According to the lichen symbiosis abstract, how many specimens were used to build the multilocus phylogenies of the fungal and algal partners?

======== Text block

The New phytologist

Fungal-algal association patterns in lichen symbiosis linked to macroclimate.

PMID 27918622


Both macroclimate and evolutionary events may influence symbiont association and diversity patterns. Here we assess how climatic factors and evolutionary events shape fungal-algal association patterns in the widely distributed lichen-forming fungal genus Protoparmelia. Multilocus phylogenies of fungal and algal partners were generated using 174 specimens. Coalescent-based species delimitation analysis suggested that 23 fungal hosts are associating with 20 algal species. Principal component analysis (PCA) was performed to infer how fungal-algal association patterns varied with climate. Fungi associated with one to three algal partners whereas algae accepted one to five fungal partners. Both fungi and algae were more specific, associating with fewer partners, in the warmer climates. Interaction with more than one partner was more frequent in cooler climates for both the partners. Cophylogenetic analyses suggest congruent fungal-algal phylogenies. Host switch was a more common event in warm climates, whereas failure of the photobiont to diverge with its fungal host was more frequent in cooler climates. We conclude that both environmental factors and evolutionary events drive fungal and algal evolution in Protoparmelia. The processes leading to phylogenetic congruence of fungi and algae are different in different macrohabitats in our study system. Hence, closely related species inhabiting diverse habitats may follow different evolutionary pathways.

================
======== Data extracts

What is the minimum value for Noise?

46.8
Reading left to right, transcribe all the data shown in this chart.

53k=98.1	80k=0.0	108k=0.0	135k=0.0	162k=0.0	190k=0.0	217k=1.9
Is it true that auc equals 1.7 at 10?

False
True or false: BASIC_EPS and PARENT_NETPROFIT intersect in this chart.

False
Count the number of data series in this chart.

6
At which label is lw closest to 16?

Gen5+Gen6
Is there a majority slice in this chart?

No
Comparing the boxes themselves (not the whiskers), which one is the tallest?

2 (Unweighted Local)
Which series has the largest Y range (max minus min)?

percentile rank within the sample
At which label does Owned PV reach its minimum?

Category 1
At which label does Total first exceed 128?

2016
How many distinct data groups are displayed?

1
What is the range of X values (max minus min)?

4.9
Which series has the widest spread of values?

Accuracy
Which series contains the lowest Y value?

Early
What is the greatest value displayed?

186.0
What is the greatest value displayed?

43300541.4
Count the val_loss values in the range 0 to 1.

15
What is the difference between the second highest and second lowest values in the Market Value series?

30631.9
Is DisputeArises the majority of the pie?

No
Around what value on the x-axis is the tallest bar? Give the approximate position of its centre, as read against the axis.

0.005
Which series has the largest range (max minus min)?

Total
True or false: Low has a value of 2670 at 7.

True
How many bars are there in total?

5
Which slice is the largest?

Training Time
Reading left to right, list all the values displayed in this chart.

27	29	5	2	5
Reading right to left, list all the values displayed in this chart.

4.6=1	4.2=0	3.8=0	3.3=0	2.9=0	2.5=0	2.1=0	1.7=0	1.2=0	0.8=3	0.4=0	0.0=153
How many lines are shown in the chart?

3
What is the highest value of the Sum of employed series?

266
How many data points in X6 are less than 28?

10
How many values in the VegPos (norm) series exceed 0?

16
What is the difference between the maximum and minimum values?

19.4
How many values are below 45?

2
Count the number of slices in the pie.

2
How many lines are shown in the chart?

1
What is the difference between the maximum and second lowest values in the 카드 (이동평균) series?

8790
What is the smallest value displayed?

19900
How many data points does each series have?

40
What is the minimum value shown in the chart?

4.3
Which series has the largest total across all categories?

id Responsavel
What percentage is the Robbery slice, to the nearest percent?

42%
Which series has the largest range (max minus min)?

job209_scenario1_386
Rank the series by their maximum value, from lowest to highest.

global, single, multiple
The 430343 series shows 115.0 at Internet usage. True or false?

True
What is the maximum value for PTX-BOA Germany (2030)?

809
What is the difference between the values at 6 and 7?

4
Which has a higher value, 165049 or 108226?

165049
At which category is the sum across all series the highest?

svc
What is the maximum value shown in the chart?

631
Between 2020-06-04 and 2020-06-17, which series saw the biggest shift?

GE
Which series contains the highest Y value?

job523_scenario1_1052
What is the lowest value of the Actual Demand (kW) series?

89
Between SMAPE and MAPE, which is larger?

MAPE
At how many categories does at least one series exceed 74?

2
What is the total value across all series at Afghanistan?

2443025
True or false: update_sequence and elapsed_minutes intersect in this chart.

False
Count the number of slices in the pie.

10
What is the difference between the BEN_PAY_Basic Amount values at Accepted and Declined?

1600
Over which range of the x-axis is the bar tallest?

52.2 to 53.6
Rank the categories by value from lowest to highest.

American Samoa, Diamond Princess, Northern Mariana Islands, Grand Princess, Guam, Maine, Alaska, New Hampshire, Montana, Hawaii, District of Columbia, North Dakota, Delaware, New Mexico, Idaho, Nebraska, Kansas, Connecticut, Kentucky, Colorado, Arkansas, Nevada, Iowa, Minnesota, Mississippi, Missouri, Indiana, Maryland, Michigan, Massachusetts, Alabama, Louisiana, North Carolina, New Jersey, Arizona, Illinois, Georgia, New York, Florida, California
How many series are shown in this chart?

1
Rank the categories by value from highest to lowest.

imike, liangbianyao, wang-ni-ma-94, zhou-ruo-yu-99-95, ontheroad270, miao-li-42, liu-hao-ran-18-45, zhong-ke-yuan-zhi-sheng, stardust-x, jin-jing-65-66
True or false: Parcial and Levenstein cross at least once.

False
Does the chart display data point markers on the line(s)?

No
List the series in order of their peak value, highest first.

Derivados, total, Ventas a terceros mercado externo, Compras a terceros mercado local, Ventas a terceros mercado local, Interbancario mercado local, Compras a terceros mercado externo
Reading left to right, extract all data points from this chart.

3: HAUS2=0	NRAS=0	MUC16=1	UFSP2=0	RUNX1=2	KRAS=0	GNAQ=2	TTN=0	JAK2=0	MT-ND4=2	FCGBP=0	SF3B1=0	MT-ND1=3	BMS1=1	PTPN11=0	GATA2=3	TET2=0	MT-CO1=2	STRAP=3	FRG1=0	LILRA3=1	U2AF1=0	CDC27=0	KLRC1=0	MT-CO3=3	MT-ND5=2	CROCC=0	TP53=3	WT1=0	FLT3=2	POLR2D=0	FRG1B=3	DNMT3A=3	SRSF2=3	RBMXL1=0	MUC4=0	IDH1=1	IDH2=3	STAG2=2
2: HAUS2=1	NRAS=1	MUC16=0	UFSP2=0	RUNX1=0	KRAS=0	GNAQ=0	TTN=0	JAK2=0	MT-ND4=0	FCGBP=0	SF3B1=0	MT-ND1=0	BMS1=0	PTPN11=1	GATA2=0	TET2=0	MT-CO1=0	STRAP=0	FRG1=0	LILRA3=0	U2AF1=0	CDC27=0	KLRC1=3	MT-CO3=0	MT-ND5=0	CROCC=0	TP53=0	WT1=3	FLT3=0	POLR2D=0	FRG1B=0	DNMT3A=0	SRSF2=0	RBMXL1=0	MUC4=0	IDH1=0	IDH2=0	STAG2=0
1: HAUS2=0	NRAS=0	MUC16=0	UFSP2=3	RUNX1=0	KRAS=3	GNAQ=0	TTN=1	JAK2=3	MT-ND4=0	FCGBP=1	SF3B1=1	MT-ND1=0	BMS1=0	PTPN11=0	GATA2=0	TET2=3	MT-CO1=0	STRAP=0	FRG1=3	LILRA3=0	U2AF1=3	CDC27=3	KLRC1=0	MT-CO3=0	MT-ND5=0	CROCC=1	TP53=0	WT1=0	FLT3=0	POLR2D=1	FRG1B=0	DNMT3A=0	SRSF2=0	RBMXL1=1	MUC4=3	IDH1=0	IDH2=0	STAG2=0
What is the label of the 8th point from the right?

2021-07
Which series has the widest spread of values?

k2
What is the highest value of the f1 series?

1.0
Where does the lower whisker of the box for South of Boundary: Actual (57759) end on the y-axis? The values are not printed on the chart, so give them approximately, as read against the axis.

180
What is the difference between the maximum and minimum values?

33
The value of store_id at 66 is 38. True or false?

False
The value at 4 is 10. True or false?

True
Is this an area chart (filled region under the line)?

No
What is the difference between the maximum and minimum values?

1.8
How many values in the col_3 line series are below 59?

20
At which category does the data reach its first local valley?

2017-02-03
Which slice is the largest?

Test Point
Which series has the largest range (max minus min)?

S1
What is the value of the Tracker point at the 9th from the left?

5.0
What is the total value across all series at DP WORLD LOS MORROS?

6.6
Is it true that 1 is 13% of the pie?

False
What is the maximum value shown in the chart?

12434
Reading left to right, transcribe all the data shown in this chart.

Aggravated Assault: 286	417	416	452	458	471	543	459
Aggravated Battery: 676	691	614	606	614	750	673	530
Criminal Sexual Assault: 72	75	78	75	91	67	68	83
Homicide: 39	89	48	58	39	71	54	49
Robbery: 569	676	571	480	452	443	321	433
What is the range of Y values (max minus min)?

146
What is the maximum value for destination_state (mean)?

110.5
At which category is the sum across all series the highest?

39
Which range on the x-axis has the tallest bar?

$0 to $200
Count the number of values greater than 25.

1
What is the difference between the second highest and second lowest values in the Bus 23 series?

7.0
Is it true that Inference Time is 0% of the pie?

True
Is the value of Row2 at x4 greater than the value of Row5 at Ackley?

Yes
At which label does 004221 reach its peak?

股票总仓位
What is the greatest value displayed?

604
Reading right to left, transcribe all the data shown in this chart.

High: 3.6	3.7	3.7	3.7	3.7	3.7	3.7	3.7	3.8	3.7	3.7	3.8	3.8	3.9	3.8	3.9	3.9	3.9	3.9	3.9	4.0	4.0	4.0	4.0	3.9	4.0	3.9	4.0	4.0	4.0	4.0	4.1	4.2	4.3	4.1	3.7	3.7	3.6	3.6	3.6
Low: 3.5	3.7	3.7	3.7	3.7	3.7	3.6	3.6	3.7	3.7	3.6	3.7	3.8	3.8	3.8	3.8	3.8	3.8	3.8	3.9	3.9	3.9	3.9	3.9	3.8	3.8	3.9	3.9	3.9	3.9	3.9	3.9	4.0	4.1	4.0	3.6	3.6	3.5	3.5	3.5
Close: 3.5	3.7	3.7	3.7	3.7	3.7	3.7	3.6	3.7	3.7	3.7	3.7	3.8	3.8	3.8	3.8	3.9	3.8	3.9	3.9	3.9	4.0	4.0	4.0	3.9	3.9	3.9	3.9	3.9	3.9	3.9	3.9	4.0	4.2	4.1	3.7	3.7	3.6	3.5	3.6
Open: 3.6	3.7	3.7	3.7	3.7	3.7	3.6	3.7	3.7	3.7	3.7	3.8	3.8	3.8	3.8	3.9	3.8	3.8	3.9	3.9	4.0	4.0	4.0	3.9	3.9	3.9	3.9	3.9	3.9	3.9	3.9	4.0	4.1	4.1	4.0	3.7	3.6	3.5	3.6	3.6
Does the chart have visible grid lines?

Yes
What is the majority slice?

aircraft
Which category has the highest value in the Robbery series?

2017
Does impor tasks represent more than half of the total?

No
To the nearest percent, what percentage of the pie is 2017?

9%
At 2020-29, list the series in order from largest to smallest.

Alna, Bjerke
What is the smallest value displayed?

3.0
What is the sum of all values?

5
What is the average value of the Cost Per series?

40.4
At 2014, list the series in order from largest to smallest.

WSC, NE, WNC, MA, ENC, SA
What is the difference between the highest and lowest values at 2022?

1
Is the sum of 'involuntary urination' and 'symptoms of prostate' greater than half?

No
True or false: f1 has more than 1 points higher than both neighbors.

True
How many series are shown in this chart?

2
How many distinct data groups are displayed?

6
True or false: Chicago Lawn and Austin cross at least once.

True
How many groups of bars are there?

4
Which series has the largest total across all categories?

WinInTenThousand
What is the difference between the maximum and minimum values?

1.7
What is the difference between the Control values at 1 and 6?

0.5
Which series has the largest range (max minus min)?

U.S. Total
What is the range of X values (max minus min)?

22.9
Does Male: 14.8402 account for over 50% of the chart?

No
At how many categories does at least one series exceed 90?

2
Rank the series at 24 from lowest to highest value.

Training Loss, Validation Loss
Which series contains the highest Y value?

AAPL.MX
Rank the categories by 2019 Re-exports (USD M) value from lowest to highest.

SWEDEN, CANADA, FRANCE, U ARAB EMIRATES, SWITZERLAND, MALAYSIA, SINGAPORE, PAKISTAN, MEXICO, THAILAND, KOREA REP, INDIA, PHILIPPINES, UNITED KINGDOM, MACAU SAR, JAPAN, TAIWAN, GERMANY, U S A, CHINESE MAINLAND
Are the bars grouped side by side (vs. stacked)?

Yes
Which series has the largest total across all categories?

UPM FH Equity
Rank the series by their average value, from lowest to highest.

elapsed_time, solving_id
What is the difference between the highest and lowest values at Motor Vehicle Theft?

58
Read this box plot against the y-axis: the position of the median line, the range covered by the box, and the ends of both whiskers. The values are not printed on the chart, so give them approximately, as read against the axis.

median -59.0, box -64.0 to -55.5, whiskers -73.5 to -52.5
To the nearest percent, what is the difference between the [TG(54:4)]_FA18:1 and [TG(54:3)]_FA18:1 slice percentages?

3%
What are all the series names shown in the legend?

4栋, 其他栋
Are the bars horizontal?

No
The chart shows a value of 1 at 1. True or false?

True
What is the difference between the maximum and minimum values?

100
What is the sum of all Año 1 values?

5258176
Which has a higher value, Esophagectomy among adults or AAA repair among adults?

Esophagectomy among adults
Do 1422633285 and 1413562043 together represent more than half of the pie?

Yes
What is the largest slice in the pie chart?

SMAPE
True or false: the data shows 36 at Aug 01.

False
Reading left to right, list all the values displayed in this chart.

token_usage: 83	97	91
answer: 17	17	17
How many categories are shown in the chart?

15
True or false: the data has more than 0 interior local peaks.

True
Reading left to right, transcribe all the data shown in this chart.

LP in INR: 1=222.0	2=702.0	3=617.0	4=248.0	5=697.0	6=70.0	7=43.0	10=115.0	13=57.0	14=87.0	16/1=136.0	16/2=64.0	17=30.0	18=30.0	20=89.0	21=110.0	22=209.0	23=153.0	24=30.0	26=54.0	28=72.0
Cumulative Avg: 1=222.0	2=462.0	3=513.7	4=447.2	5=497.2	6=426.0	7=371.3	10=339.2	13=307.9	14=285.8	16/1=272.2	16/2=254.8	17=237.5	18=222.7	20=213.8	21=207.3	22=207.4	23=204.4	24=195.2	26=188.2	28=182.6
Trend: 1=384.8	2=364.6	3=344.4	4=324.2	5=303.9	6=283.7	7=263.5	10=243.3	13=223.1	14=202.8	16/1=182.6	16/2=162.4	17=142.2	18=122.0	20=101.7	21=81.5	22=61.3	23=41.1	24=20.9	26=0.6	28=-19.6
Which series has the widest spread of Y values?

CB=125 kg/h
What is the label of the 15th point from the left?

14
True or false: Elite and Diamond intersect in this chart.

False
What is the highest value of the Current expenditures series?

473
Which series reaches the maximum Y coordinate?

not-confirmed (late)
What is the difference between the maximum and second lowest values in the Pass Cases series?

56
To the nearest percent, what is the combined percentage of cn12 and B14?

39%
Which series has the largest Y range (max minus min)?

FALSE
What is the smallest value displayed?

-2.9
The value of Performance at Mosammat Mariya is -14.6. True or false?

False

================

* Output of the exercise
174 specimens.